The trace identifier for request tracking.

type traceParent:

string

param traceParent:

The parent trace information for distributed tracing.

type traceState:

string

param traceState:

The trace state information for distributed tracing.

type baggage:

string

param baggage:

Additional context information for distributed tracing.

type agentRuntimeArn:

string

param agentRuntimeArn:

[REQUIRED]

The Amazon Web Services Resource Name (ARN) of the agent runtime to invoke. The ARN uniquely identifies the agent runtime resource in Amazon Bedrock.

type qualifier:

string

param qualifier:

The qualifier to use for the agent runtime. This can be a version number or an endpoint name that points to a specific version. If not specified, Amazon Bedrock uses the default version of the agent runtime.

type accountId:

string

param accountId:

The identifier of the Amazon Web Services account for the agent runtime resource.

type payload:

bytes or seekable file-like object

param payload:

[REQUIRED]

The input data to send to the agent runtime. The format of this data depends on the specific agent configuration and must match the specified content type. For most agents, this is a JSON object containing the user's request.

rtype:

dict

returns:

Response Syntax

{
    'runtimeSessionId': 'string',
    'mcpSessionId': 'string',
    'mcpProtocolVersion': 'string',
    'traceId': 'string',
    'traceParent': 'string',
    'traceState': 'string',
    'baggage': 'string',
    'contentType': 'string',
    'response': StreamingBody(),
    'statusCode': 123
}

Response Structure

  • (dict) --

    • runtimeSessionId (string) --

      The identifier of the runtime session.
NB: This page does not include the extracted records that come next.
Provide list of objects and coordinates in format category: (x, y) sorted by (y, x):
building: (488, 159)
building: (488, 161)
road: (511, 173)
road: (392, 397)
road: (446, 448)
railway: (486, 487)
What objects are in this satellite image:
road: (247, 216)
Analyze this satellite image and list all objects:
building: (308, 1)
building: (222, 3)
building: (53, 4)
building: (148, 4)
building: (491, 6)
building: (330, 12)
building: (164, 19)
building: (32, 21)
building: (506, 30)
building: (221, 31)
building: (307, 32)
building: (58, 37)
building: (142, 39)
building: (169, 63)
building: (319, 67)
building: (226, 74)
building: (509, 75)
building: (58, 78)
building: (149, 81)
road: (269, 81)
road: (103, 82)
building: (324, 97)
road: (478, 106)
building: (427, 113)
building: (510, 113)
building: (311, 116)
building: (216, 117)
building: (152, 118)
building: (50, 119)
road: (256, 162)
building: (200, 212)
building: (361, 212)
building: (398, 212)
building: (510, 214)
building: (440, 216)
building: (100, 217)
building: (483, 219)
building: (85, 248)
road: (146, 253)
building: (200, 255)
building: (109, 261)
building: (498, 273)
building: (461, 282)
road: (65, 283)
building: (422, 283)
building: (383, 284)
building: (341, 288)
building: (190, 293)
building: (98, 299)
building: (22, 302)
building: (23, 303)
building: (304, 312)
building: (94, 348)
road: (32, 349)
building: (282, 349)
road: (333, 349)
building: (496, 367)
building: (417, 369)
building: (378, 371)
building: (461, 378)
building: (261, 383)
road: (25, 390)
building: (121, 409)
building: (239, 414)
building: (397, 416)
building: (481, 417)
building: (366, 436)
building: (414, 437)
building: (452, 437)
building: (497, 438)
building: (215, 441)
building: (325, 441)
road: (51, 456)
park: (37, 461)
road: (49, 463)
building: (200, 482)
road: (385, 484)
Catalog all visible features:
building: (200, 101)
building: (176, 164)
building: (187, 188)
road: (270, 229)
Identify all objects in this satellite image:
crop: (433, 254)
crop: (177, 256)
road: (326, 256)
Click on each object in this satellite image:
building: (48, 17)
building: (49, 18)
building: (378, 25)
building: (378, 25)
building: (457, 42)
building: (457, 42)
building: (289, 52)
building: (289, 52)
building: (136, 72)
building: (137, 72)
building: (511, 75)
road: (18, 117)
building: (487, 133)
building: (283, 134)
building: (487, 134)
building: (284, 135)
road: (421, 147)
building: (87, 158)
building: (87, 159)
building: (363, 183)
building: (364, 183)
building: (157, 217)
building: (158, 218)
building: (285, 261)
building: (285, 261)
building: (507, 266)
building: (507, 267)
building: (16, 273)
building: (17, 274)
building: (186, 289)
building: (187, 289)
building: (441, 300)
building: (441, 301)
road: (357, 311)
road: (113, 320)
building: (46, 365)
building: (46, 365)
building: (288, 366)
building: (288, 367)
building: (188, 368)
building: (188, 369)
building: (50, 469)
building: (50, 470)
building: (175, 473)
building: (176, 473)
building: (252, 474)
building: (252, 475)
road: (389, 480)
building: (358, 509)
    • mcpSessionId (string) --

      The identifier of the MCP session.

    • mcpProtocolVersion (string) --

      The version of the MCP protocol being used.

    • traceId (string) --

      The trace identifier for request tracking.

    • traceParent (string) --

      The parent trace information for distributed tracing.
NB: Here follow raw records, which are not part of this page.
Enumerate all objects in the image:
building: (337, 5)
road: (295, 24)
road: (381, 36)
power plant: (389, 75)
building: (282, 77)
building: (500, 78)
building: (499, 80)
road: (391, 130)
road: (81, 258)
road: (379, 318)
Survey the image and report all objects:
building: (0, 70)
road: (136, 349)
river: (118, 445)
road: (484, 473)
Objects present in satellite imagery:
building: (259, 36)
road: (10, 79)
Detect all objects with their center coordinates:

    • traceState (string) --

      The trace state information for distributed tracing.

    • baggage (string) --

      Additional context information for distributed tracing.

    • contentType (string) --

      The MIME type of the response data. This indicates how to interpret the response data. Common values include application/json for JSON data.

    • response (:class:`.StreamingBody`) --

      The response data from the agent runtime. The format of this data depends on the specific agent configuration and the requested accept type. For most agents, this is a JSON object containing the agent's response to the user's request.

    • statusCode (integer) --

      The HTTP status code of the response. A status code of 200 indicates a successful operation. Other status codes indicate various error conditions.